Am 1. März 1991 bin ich zum ersten Mal in meinem Leben mit dem Zug gefahren. Fünf Tage dauerte die Fahrt, die meine Eltern, meinen kleinen Bruder und mich von Moldawien via Moskau nach Deutschland brachten.
Das war sehr aufregend, denn das Ganze war eine Nacht-und-Nebel-Aktion, niemand durfte davon wissen. Es war ja noch einige Wochen, bevor das Abkommen mit Deutschland über Kontingentflüchtlinge in Kraft trat.

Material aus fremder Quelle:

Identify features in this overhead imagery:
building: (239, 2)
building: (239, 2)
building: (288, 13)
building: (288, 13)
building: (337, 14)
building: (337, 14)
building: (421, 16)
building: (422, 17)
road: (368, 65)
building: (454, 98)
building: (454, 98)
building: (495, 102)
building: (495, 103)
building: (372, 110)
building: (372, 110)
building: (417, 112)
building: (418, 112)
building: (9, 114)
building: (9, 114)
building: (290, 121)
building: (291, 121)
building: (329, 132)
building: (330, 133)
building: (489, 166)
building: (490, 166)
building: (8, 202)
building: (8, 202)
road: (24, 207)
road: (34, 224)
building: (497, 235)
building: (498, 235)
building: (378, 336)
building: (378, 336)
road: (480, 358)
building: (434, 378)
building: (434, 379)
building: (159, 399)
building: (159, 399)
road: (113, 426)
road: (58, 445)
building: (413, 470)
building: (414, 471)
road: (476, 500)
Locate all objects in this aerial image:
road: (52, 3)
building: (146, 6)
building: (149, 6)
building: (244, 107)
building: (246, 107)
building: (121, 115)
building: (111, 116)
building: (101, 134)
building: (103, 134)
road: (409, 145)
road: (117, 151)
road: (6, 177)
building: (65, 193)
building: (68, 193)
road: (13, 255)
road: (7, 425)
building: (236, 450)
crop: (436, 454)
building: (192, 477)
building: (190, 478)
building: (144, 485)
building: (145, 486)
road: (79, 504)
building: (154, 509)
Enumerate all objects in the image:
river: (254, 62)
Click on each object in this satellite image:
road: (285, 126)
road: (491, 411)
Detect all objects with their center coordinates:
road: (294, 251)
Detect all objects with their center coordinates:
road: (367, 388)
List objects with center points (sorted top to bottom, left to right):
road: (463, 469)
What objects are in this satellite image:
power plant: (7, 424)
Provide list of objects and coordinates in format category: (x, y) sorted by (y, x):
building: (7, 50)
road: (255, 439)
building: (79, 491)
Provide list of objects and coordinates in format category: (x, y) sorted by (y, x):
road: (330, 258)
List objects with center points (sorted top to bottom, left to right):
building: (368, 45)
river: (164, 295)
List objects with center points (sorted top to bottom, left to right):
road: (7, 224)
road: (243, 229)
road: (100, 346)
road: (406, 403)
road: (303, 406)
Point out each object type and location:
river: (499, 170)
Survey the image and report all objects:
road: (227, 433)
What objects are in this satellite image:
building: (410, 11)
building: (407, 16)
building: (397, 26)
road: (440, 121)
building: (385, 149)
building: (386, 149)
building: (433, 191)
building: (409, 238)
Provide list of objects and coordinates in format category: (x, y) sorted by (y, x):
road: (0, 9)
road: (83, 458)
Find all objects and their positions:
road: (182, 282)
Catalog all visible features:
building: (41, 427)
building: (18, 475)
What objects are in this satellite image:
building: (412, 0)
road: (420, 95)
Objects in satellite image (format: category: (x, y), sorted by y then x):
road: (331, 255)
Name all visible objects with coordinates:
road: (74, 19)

Wir sind mit einem Besuchervisum gekommen und wussten nicht, ob wir bleiben dürfen oder nicht.
Vater Unterwegs hat mich mein Vater zur Seite genommen und redete auf mich ein: »Wenn du gefragt wirst, wohin wir fahren, sagst du: nach Deutschland. Wenn du gefragt wirst, was wir dort wollen, sagst du: Urlaub machen. Du sagst nicht, dass wir jüdisch sind. Wenn du dir nicht sicher bist, was du sagen sollst, und wir sind nicht neben dir, dann fang’ an zu weinen.« Gott sei Dank wurde ich nicht befragt.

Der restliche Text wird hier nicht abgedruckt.